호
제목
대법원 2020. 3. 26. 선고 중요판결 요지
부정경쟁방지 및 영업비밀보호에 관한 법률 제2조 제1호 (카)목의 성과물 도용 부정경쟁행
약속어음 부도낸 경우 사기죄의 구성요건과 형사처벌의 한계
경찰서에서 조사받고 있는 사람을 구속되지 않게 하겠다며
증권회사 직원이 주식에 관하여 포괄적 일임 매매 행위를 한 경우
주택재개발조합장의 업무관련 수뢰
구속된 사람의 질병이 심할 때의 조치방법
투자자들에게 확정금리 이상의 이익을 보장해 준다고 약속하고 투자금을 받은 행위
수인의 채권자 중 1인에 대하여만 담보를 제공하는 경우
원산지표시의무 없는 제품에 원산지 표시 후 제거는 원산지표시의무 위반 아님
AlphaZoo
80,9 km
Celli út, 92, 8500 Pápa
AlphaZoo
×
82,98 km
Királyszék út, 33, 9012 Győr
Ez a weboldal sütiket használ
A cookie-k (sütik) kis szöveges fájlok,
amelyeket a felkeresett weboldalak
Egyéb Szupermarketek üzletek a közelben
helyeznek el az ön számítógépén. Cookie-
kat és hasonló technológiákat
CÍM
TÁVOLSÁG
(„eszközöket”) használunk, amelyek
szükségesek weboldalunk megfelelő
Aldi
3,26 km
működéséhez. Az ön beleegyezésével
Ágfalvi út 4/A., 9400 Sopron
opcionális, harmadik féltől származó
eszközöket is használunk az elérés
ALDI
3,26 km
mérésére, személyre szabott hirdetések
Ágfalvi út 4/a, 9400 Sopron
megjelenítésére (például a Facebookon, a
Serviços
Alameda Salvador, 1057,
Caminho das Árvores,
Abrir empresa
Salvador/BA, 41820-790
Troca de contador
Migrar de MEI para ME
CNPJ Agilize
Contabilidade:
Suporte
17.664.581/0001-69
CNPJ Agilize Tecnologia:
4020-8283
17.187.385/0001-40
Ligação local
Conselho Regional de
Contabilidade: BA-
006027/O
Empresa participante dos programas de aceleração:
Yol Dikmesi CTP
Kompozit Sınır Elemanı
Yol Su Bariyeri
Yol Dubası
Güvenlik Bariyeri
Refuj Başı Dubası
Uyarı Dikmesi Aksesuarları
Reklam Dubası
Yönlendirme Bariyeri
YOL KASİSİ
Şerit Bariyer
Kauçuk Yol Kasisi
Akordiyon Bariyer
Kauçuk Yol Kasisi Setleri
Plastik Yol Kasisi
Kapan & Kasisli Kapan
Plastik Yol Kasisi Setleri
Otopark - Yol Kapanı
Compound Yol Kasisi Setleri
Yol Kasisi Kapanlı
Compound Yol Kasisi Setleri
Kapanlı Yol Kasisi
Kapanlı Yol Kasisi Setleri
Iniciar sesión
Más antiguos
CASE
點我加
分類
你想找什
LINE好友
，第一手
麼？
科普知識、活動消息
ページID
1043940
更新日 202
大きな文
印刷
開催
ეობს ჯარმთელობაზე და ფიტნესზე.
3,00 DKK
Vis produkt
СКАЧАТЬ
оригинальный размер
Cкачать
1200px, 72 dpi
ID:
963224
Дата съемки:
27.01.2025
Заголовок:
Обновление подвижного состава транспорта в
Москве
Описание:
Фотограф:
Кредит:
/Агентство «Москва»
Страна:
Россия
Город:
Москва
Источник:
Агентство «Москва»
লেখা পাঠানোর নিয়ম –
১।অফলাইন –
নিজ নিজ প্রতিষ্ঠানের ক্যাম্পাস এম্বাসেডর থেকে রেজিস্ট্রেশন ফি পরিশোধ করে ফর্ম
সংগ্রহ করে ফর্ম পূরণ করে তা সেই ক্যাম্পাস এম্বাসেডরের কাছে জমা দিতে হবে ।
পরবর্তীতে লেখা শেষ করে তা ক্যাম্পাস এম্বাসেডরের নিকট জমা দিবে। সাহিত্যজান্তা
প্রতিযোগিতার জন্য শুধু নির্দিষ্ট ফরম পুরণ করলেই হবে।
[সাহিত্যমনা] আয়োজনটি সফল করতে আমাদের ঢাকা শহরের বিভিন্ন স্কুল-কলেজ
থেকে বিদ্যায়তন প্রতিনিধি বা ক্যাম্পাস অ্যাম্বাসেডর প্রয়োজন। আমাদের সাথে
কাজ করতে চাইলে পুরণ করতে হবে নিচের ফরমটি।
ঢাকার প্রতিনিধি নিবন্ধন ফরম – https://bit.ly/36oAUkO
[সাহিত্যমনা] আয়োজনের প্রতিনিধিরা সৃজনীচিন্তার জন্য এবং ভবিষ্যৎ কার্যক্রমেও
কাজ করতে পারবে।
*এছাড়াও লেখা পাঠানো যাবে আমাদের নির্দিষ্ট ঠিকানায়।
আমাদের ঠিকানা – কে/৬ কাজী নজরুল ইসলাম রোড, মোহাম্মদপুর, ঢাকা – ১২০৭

################

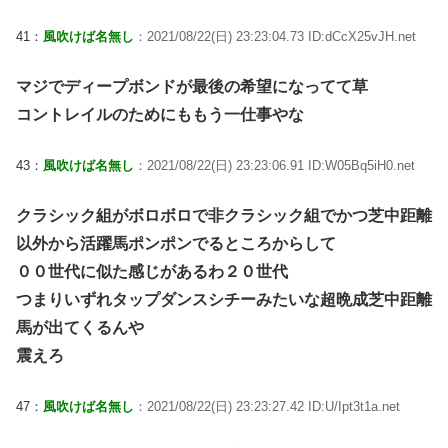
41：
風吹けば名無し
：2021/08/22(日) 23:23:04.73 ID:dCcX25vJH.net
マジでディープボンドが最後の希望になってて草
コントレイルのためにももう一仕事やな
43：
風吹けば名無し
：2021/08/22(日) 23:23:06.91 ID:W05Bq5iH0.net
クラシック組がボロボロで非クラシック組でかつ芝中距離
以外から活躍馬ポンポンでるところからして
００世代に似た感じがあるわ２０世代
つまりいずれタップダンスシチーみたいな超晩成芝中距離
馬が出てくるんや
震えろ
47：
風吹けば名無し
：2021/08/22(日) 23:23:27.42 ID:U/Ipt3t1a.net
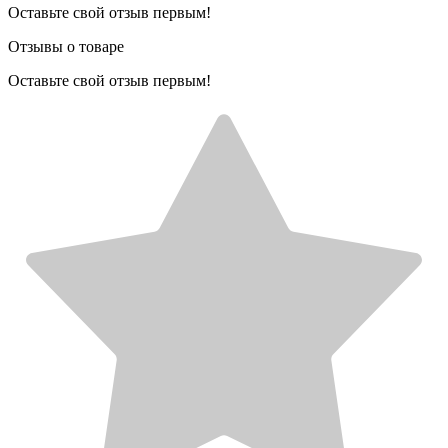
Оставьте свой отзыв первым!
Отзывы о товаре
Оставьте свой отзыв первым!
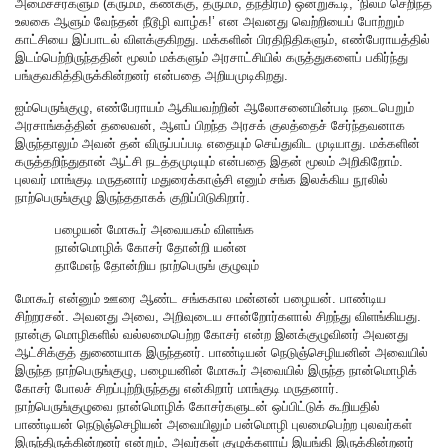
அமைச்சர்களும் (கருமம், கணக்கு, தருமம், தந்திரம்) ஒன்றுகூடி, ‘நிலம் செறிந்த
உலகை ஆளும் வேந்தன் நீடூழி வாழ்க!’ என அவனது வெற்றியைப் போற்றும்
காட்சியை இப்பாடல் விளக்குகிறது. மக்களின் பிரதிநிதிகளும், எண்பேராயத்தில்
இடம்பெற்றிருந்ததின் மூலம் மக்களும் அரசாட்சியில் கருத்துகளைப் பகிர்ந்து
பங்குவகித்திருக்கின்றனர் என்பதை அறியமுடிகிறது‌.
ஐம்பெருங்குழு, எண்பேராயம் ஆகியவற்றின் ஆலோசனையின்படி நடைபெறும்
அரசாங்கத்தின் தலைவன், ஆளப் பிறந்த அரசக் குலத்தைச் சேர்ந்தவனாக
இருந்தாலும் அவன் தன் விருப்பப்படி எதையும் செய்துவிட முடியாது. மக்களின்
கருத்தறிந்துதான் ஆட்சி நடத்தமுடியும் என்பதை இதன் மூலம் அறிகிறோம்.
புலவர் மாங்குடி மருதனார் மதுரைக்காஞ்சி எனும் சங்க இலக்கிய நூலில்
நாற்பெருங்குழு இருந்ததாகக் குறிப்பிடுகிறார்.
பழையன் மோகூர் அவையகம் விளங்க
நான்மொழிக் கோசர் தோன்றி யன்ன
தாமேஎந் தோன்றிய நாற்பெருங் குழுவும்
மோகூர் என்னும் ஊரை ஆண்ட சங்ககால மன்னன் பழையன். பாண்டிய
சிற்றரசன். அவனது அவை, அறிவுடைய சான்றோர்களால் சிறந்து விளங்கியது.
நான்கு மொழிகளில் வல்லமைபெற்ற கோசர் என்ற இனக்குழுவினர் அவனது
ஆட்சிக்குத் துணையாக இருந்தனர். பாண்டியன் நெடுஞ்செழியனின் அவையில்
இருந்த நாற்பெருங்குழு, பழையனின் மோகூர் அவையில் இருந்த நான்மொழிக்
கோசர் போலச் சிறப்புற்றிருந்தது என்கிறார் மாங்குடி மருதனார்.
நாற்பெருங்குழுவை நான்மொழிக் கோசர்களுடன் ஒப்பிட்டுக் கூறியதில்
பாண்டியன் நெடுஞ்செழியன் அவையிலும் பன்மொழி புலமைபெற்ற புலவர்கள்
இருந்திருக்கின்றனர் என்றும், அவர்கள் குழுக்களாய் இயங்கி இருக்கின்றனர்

################

◆ EXERCISE DESCRIPTION:
Copy the rows word for word, from the line containing "அமைச்சர்களும் (கருமம், கணக்கு, தருமம், தந்திரம்)" through the line containing "இடம்பெற்றிருந்ததின் மூலம் மக்களும்", including both of those lines.

◆ SOLUTION FOR THIS TASK:
அமைச்சர்களும் (கருமம், கணக்கு, தருமம், தந்திரம்) ஒன்றுகூடி, ‘நிலம் செறிந்த
உலகை ஆளும் வேந்தன் நீடூழி வாழ்க!’ என அவனது வெற்றியைப் போற்றும்
காட்சியை இப்பாடல் விளக்குகிறது. மக்களின் பிரதிநிதிகளும், எண்பேராயத்தில்
இடம்பெற்றிருந்ததின் மூலம் மக்களும் அரசாட்சியில் கருத்துகளைப் பகிர்ந்து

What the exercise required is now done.